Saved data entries
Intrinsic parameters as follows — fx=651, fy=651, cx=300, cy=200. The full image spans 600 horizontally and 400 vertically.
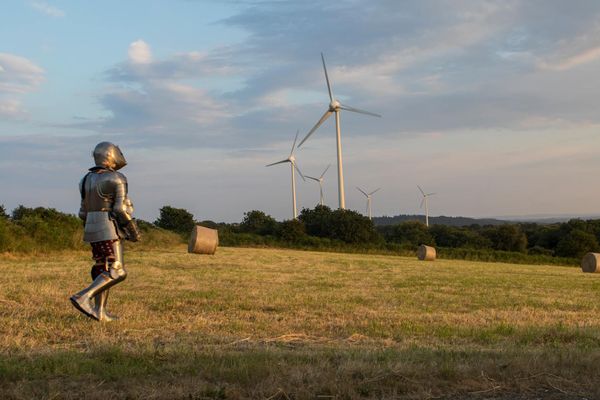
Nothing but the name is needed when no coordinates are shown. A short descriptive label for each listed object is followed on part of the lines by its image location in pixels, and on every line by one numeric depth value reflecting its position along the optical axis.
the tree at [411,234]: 69.09
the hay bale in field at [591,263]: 33.51
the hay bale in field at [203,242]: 28.77
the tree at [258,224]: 57.40
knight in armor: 8.33
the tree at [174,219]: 53.97
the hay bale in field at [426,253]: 40.12
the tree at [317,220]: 58.62
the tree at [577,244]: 65.00
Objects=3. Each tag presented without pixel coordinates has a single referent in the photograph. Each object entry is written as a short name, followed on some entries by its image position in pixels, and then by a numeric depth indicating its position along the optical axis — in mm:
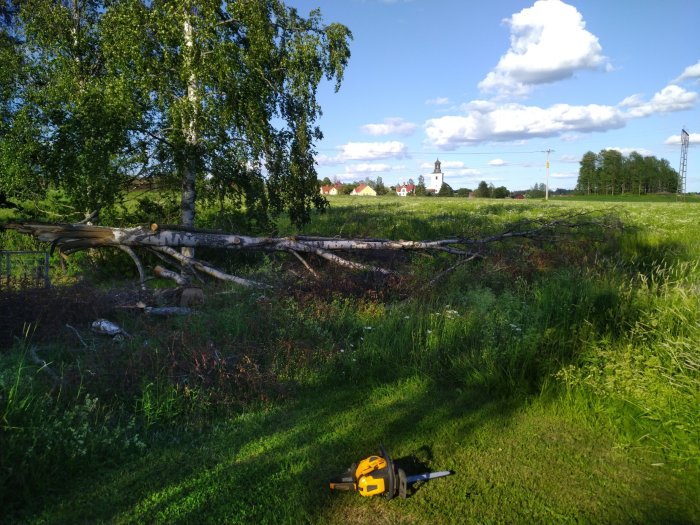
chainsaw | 3213
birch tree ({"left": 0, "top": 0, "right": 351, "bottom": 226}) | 10812
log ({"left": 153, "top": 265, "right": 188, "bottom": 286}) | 9973
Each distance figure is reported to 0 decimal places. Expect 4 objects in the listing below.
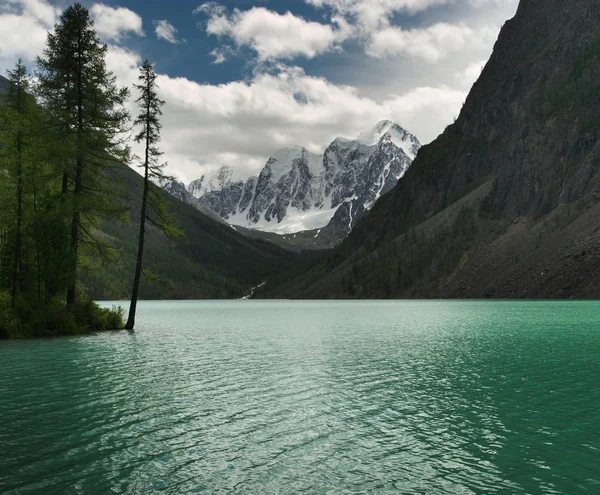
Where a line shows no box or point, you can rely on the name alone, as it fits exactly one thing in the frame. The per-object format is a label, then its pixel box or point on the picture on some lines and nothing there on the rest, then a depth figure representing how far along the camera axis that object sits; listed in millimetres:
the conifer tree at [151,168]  51750
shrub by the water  43094
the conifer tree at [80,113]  44812
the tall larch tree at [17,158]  42219
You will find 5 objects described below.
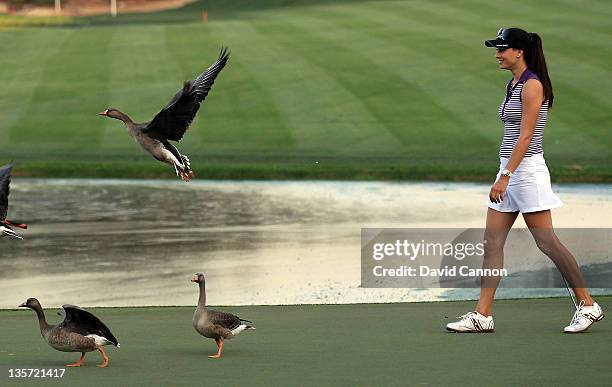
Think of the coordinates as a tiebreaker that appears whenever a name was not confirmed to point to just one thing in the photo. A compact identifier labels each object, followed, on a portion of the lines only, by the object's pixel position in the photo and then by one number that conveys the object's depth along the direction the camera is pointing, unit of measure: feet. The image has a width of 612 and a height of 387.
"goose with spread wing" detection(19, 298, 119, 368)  56.90
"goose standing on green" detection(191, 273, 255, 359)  60.13
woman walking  64.90
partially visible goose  64.39
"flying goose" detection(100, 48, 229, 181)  65.26
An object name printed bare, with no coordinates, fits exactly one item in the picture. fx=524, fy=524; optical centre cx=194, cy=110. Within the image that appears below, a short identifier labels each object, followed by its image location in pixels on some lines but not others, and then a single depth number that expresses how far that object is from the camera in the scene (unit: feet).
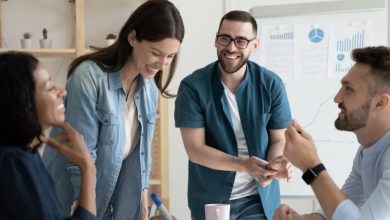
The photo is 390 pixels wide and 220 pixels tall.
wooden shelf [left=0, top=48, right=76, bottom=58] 10.75
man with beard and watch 5.02
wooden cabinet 10.82
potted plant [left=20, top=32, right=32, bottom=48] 10.87
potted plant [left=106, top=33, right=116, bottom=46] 11.09
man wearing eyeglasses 7.07
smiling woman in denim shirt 5.50
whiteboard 9.45
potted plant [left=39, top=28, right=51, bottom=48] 10.94
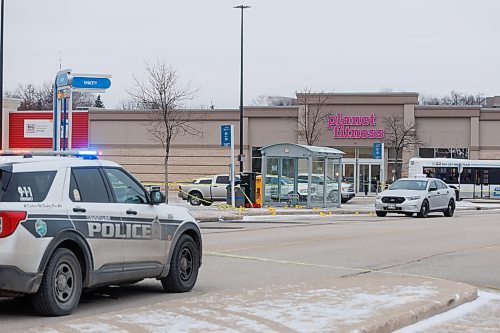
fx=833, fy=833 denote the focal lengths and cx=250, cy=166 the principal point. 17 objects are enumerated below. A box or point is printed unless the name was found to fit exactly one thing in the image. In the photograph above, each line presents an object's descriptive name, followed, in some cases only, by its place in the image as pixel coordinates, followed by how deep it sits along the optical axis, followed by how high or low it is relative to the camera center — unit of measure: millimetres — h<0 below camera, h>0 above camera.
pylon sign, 20672 +2202
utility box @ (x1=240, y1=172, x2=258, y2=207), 37281 -412
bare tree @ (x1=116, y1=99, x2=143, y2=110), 115775 +9672
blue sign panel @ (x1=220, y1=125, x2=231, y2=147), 37250 +1773
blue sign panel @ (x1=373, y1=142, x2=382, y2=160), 50844 +1678
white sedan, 32656 -834
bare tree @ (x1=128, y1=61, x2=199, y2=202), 47088 +4099
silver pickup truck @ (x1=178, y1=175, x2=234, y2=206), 42344 -805
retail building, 59406 +3023
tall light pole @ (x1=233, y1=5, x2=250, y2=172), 45428 +4929
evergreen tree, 131762 +11466
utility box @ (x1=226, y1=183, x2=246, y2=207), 36844 -993
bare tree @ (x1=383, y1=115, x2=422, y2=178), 58031 +2959
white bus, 52406 +270
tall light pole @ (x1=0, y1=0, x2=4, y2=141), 24766 +3769
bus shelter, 37938 -33
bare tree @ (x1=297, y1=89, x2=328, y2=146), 59344 +4266
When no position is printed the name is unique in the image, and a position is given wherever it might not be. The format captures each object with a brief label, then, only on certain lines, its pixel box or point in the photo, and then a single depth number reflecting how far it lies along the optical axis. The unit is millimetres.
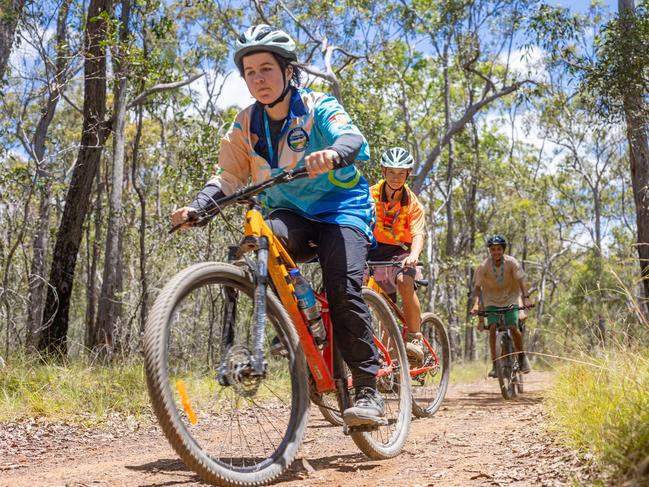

EXERCISE
Among the records, find the lines that contain "appears" and copy each of them.

ANSWER SPACE
Think of the coordinates as a tiebreaker that appears whenever a name was not confirmed to point to just one thing in the photo. A compact identifier labels each object, followed, on a portion of the lines only, by the object's pixel position in the photo and then by one number that conveys the object's depth along the direction the camera is pointing, unit of measure: feet. The image has a width of 612 and a height of 387.
An object name printed bare, with no coordinates, fits exactly one item in the picture. fx=524, fy=524; optical centre cx=194, cy=110. Within the image that appears below, a short identifier labels each object, followed by its image location in pixels on some lines but not others, and then a single depth number that expresses how far that object is from the camera in the scene (unit: feet).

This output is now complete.